Naturally, a parent’s heart breaks when they see their child go through hardship. While the separation and divorce were devastating for our immediate family, the repercussions for our parents were also seismic. Some never fully understood the situation. I barely understood the full complexity myself. Only after years of introspection, and yes, healing, do I have a better understanding.
Twenty years ago, I had come out a second time—fully. Instead of finding this great community where at least I felt I would belong, I discovered a fractured and fragile gay community – some men were insecure, others jaded and many were unavailable for one reason or another. Fortunately, after 2 years, I met the man of my dreams. We are still together, nearly twenty years later, on what feels like a strange odyssey, moving from country to country.
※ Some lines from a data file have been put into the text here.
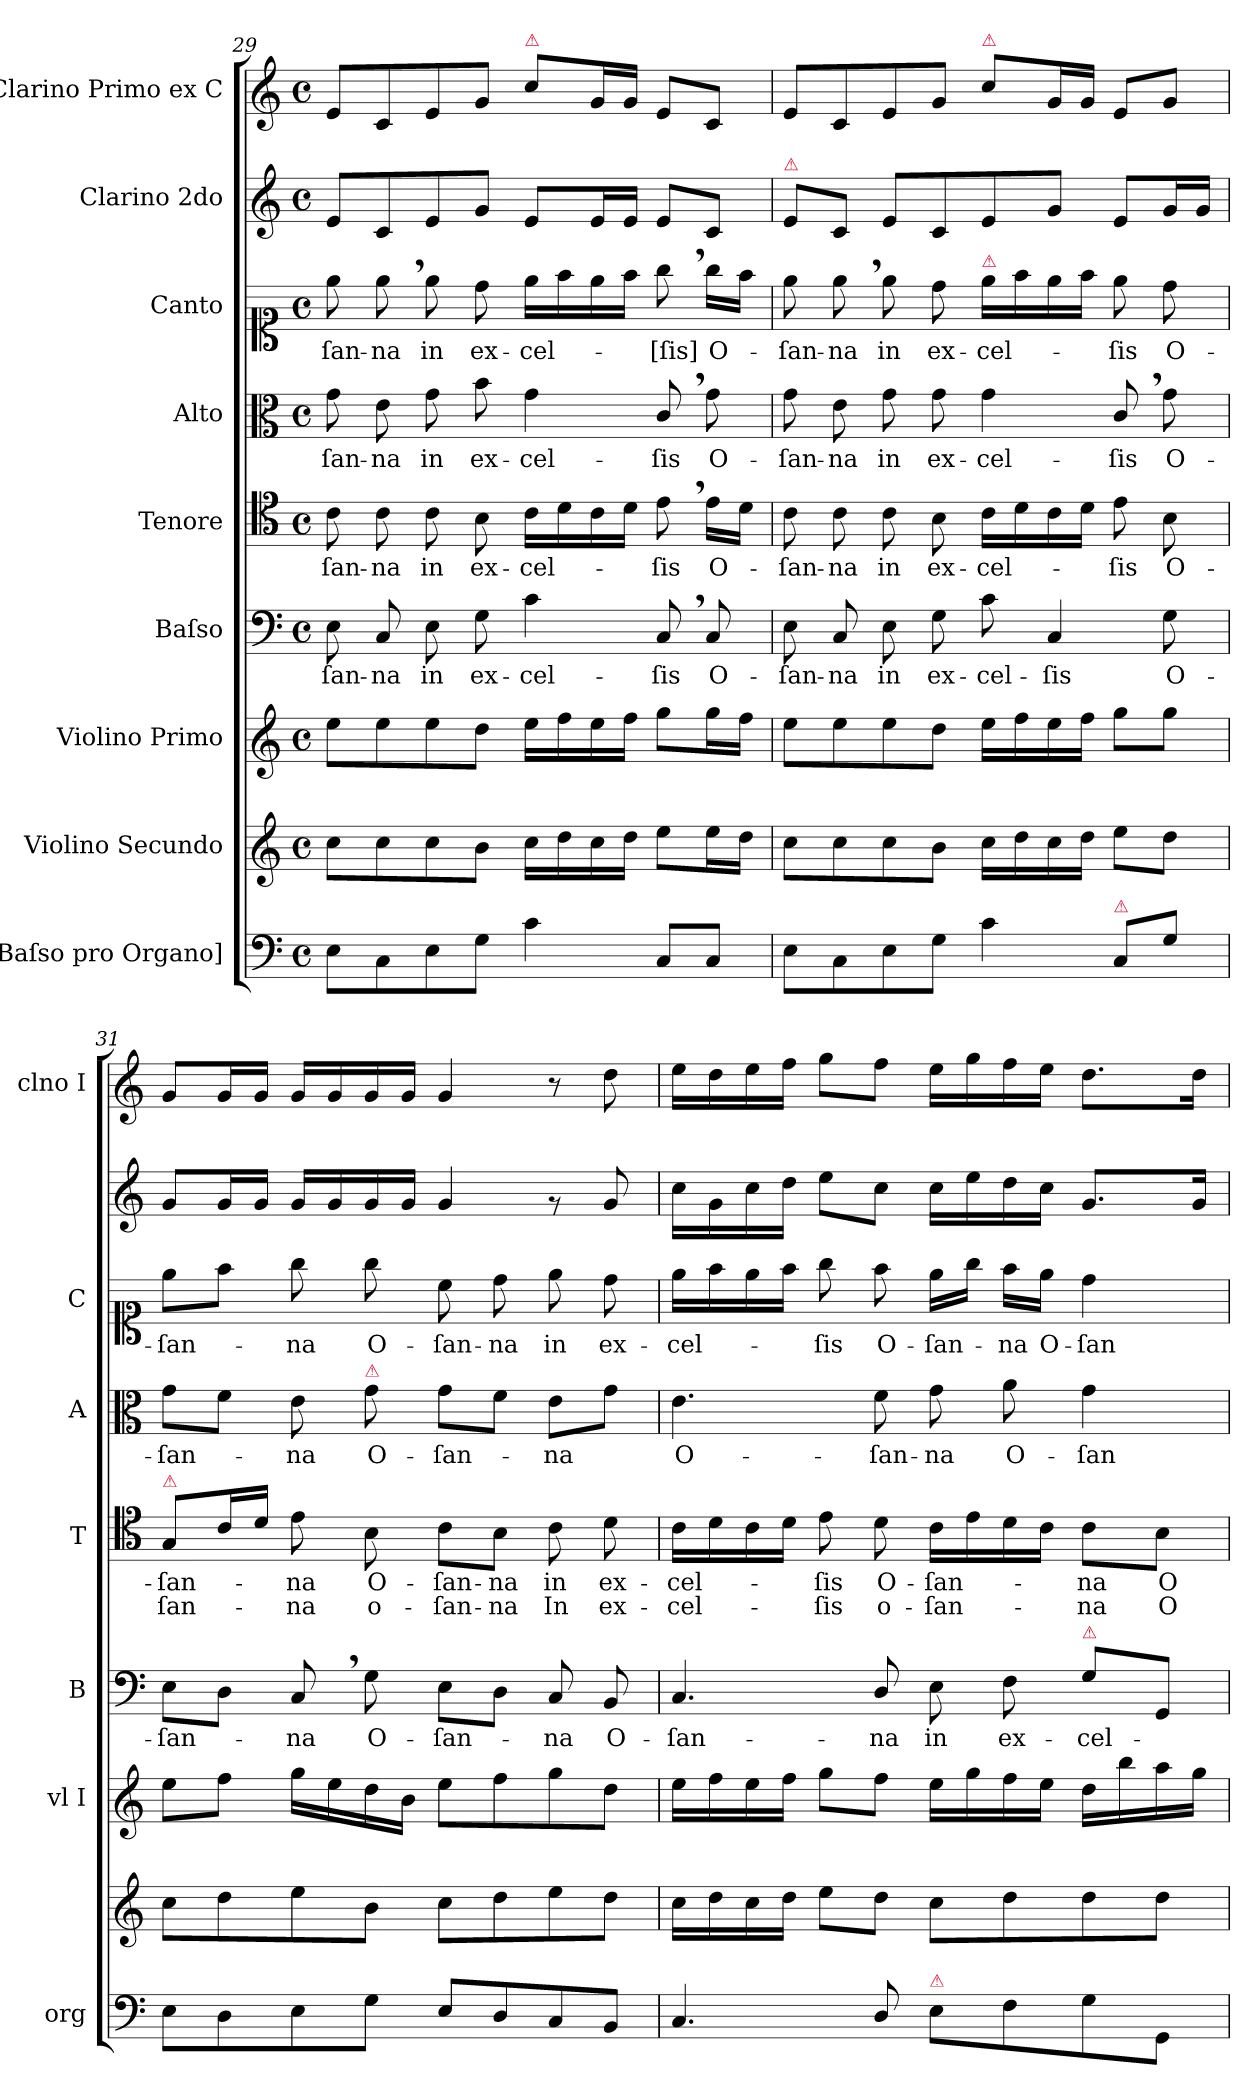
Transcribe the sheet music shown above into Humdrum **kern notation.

**kern	**kern	**kern	**kern	**text	**kern	**text	**text	**kern	**text	**kern	**text	**kern	**kern
*part9	*part8	*part7	*part6	*part6	*part5	*part5	*part5	*part4	*part4	*part3	*part3	*part2	*part1
*staff9	*staff8	*staff7	*staff6	*staff6	*staff5	*staff5	*staff5	*staff4	*staff4	*staff3	*staff3	*staff2	*staff1
*I"[Baſso pro Organo]	*I"Violino Secundo	*I"Violino Primo	*I"Baſso	*	*I"Tenore	*	*	*I"Alto	*	*I"Canto	*	*I"Clarino 2do	*I"Clarino Primo ex C
*I'org	*	*I'vl I	*I'B	*	*I'T	*	*	*I'A	*	*I'C	*	*	*I'clno I
*clefF4	*clefG2	*clefG2	*clefF4	*	*clefC4	*	*	*clefC3	*	*clefC1	*	*clefG2	*clefG2
*k[]	*k[]	*k[]	*k[]	*	*k[]	*	*	*k[]	*	*k[]	*	*k[]	*k[]
*M4/4	*M4/4	*M4/4	*M4/4	*	*M4/4	*	*	*M4/4	*	*M4/4	*	*M4/4	*M4/4
*met(c)	*met(c)	*met(c)	*met(c)	*	*met(c)	*	*	*met(c)	*	*met(c)	*	*met(c)	*met(c)
=29	=29	=29	=29	=29	=29	=29	=29	=29	=29	=29	=29	=29	=29
!	!	!	!	!	!	!	!	!	!LO:LY:i	!	!	!	!
8E\L	8cc\L	8ee\L	8E\	-ſan-	8c\	-ſan-	.	8g\	-ſan-	8ee\	-ſan-	8e/L	8e/L
!	!	!	!	!	!	!	!	!	!LO:LY:i	!	!	!	!
8C\	8cc\	8ee\	8C/	-na	8c\	-na	.	8e\	-na	8ee,<\	-na	8c/	8c/
!	!	!	!	!	!	!	!	!	!LO:LY:i	!	!	!	!
8E\	8cc\	8ee\	8E\	in	8c\	in	.	8g\	in	8ee\	in	8e/	8e/
!	!	!	!	!	!	!	!	!	!LO:LY:i	!	!	!	!
8G\J	8b\J	8dd\J	8G\	ex-	8B\	ex-	.	8b\	ex-	8dd\	ex-	8g/J	8g/J
!	!	!	!	!	!	!	!	!	!	!	!	!	!LO:TX:a:color=crimson:t=⚠
!	!	!	!	!	!	!	!	!	!LO:LY:i	!	!	!	!
4c\	16cc\LL	16ee\LL	4c\	-cel-	16c\LL	-cel-	.	4g\	-cel-	16ee\LL	-cel-	8e/L	8cc\L
.	16dd\	16ff\	.	.	16d\	.	.	.	.	16ff\	.	.	.
.	16cc\	16ee\	.	.	16c\	.	.	.	.	16ee\	.	16e/L	16g/L
.	16dd\JJ	16ff\JJ	.	.	16d\JJ	.	.	.	.	16ff\JJ	.	16e/JJ	16g/JJ
!	!	!	!	!	!	!	!	!	!LO:LY:i	!	!	!	!
8C/L	8ee\L	8gg\L	8C,</	-ſis	8e,<\	-ſis	.	8c,</	-ſis	8gg,<\	[ſis]	8e/L	8e/L
8C/J	16ee\L	16gg\L	8C/	O-	16e\LL	O-	.	8g\	O-	16gg\LL	O-	8c/J	8c/J
.	16dd\JJ	16ff\JJ	.	.	16d\JJ	.	.	.	.	16ff\JJ	.	.	.
=30	=30	=30	=30	=30	=30	=30	=30	=30	=30	=30	=30	=30	=30
!	!	!	!	!	!	!	!	!	!	!	!	!LO:TX:a:color=crimson:t=⚠	!
8E\L	8cc\L	8ee\L	8E\	-ſan-	8c\	-ſan-	.	8g\	-ſan-	8ee\	-ſan-	8e/L	8e/L
8C\	8cc\	8ee\	8C/	-na	8c\	-na	.	8e\	-na	8ee,<\	-na	8c/J	8c/
!	!	!	!	!	!	!	!	!	!LO:LY:i	!	!	!	!
8E\	8cc\	8ee\	8E\	in	8c\	in	.	8g\	in	8ee\	in	8e/L	8e/
!	!	!	!	!	!	!	!	!	!LO:LY:i	!	!	!	!
8G\J	8b\J	8dd\J	8G\	ex-	8B\	ex-	.	8g\	ex-	8dd\	ex-	8c/	8g/J
!	!	!	!	!	!	!	!	!	!	!	!	!	!LO:TX:a:color=crimson:t=⚠
!	!	!	!	!	!	!	!	!	!	!LO:TX:a:color=crimson:t=⚠	!	!	!
!	!	!	!	!	!	!	!	!	!LO:LY:i	!	!LO:LY:i	!	!
4c\	16cc\LL	16ee\LL	8c\	-cel-	16c\LL	-cel-	.	4g\	-cel-	16ee\LL	-cel-	8e/	8cc\L
.	16dd\	16ff\	.	.	16d\	.	.	.	.	16ff\	.	.	.
.	16cc\	16ee\	4C/	-ſis	16c\	.	.	.	.	16ee\	.	8g/J	16g/L
.	16dd\JJ	16ff\JJ	.	.	16d\JJ	.	.	.	.	16ff\JJ	.	.	16g/JJ
!LO:TX:a:color=crimson:t=⚠	!	!	!	!	!	!	!	!	!	!	!	!	!
!	!	!	!	!	!	!	!	!	!LO:LY:i	!	!LO:LY:i	!	!
8C/L	8ee\L	8gg\L	.	.	8e\	-ſis	.	8c,</	-ſis	8ee\	-ſis	8e/L	8e/L
!	!	!	!	!	!	!	!	!	!	!	!LO:LY:i	!	!
8G\J	8dd\J	8gg\J	8G\	O-	8B\	O-	.	8g\	O-	8dd\	O-	16g/L	8g/J
.	.	.	.	.	.	.	.	.	.	.	.	16g/JJ	.
=31	=31	=31	=31	=31	=31	=31	=31	=31	=31	=31	=31	=31	=31
!	!	!	!	!	!LO:TX:a:color=crimson:t=⚠	!	!	!	!	!	!	!	!
!	!	!	!	!	!	!LO:LY:i	!	!	!	!	!LO:LY:i	!	!
8E\L	8cc\L	8ee\L	8E\L	-ſan-	8G/L	-ſan-	ſan-	8g\L	-ſan-	8ee\L	-ſan-	8g/L	8g/L
8D\	8dd\	8ff\J	8D\J	.	16c/L	.	.	8f\J	.	8ff\J	.	16g/L	16g/L
.	.	.	.	.	16d/JJ	.	.	.	.	.	.	16g/JJ	16g/JJ
!	!	!	!	!	!	!LO:LY:i	!	!	!	!	!LO:LY:i	!	!
8E\	8ee\	16gg\LL	8C,</	-na	8e\	-na	-na	8e\	-na	8gg\	-na	16g/LL	16g/LL
.	.	16ee\	.	.	.	.	.	.	.	.	.	16g/	16g/
!	!	!	!	!	!	!	!	!LO:TX:a:color=crimson:t=⚠	!	!	!	!	!
!	!	!	!	!LO:LY:i	!	!LO:LY:i	!	!	!LO:LY:i	!	!LO:LY:i	!	!
8G\J	8b\J	16dd\	8G\	O-	8B\	O-	o-	8g\	O-	8gg\	O-	16g/	16g/
.	.	16b\JJ	.	.	.	.	.	.	.	.	.	16g/JJ	16g/JJ
!	!	!	!	!LO:LY:i	!	!LO:LY:i	!	!	!LO:LY:i	!	!LO:LY:i	!	!
8E/L	8cc\L	8ee\L	8E\L	-ſan-	8c\L	-ſan-	-ſan-	8g\L	-ſan-	8cc\	-ſan-	4g/	4g/
!	!	!	!	!	!	!LO:LY:i	!	!	!	!	!LO:LY:i	!	!
8D/	8dd\	8ff\	8D\J	.	8B\J	-na	-na	8f\J	.	8dd\	-na	.	.
!	!	!	!	!LO:LY:i	!	!LO:LY:i	!	!	!LO:LY:i	!	!LO:LY:i	!	!
8C/	8ee\	8gg\	8C/	-na	8c\	in	In	8e\L	-na	8ee\	in	8rg	8r
!	!	!	!	!LO:LY:i	!	!LO:LY:i	!	!	!	!	!LO:LY:i	!	!
8BB/J	8dd\J	8dd\J	8BB/	O-	8d\	ex-	ex-	8g\J	.	8dd\	ex-	8g/	8dd\
=32	=32	=32	=32	=32	=32	=32	=32	=32	=32	=32	=32	=32	=32
!	!	!	!	!LO:LY:i	!	!LO:LY:i	!	!	!LO:LY:i	!	!LO:LY:i	!	!
4.C/	16cc\LL	16ee\LL	4.C/	-ſan-	16c\LL	-cel-	-cel-	4.e\	O-	16ee\LL	-cel-	16cc\LL	16ee\LL
.	16dd\	16ff\	.	.	16d\	.	.	.	.	16ff\	.	16g\	16dd\
.	16cc\	16ee\	.	.	16c\	.	.	.	.	16ee\	.	16cc\	16ee\
.	16dd\JJ	16ff\JJ	.	.	16d\JJ	.	.	.	.	16ff\JJ	.	16dd\JJ	16ff\JJ
!	!	!	!	!	!	!LO:LY:i	!	!	!	!	!LO:LY:i	!	!
.	8ee\L	8gg\L	.	.	8e\	-ſis	-ſis	.	.	8gg\	-ſis	8ee\L	8gg\L
!	!	!	!	!LO:LY:i	!	!LO:LY:i	!	!	!LO:LY:i	!	!LO:LY:i	!	!
8D/	8dd\J	8ff\J	8D/	-na	8d\	O-	o-	8f\	-ſan-	8ff\	O-	8cc\J	8ff\J
!LO:TX:a:color=crimson:t=⚠	!	!	!	!	!	!	!	!	!	!	!	!	!
!	!	!	!	!	!	!LO:LY:i	!	!	!LO:LY:i	!	!LO:LY:i	!	!
8E\L	8cc\L	16ee\LL	8E\	in	16c\LL	-ſan-	-ſan-	8g\	-na	16ee\LL	-ſan-	16cc\LL	16ee\LL
.	.	16gg\	.	.	16e\	.	.	.	.	16gg\JJ	.	16ee\	16gg\
!	!	!	!	!	!	!	!	!	!LO:LY:i	!	!LO:LY:i	!	!
8F\	8dd\	16ff\	8F\	ex-	16d\	.	.	8a\	O-	16ff\LL	-na	16dd\	16ff\
!	!	!	!	!	!	!	!	!	!	!	!LO:LY:i	!	!
.	.	16ee\JJ	.	.	16c\JJ	.	.	.	.	16ee\JJ	O-	16cc\JJ	16ee\JJ
!	!	!	!LO:TX:a:color=crimson:t=⚠	!	!	!	!	!	!	!	!	!	!
!	!	!	!	!	!	!LO:LY:i	!	!	!LO:LY:i	!	!LO:LY:i	!	!
8G\	8dd\	16dd\LL	8G\L	-cel-	8c\L	-na	-na	4g\	-ſan-	4dd\	-ſan-	8.g/L	8.dd\L
.	.	16bb\	.	.	.	.	.	.	.	.	.	.	.
!	!	!	!	!	!	!LO:LY:i	!	!	!	!	!	!	!
8GG/J	8dd\J	16aa\	8GG/J	.	8B\J	O-	O-	.	.	.	.	.	.
.	.	16gg\JJ	.	.	.	.	.	.	.	.	.	16g/Jk	16dd\Jk
=	=	=	=	=	=	=	=	=	=	=	=	=	=
*-	*-	*-	*-	*-	*-	*-	*-	*-	*-	*-	*-	*-	*-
By this time, my mother’s late-onset degenerative ataxia was already well underway. She had already lost most gross motor skills and slowly some of the fine motor skills were going. The second time I came out to her, I received a completely different reaction. The anger had now given way to something else—concern, and a quiet sadness. She feared I might end up alone, that I had chosen a solitary life.
She lived long enough to meet Simon. By then, her illness had taken her voice. The ataxia had stripped her of the ability to coordinate the movements of her lips, tongue, and breath to form words and to speak. What came out instead was unintelligible. And yet, in her smiling eyes, I could see her approval. She barely knew Simon, but it seemed she understood something essential—that I had finally met my equal, that I would no longer be alone. And that, I think, gave her peace.




We seem to share a lot of childhood issues.
So beautiful--and thought provoking. (btw, our parents were the same age. Lots to unpack with that generation, and ours) Hope you will write a book.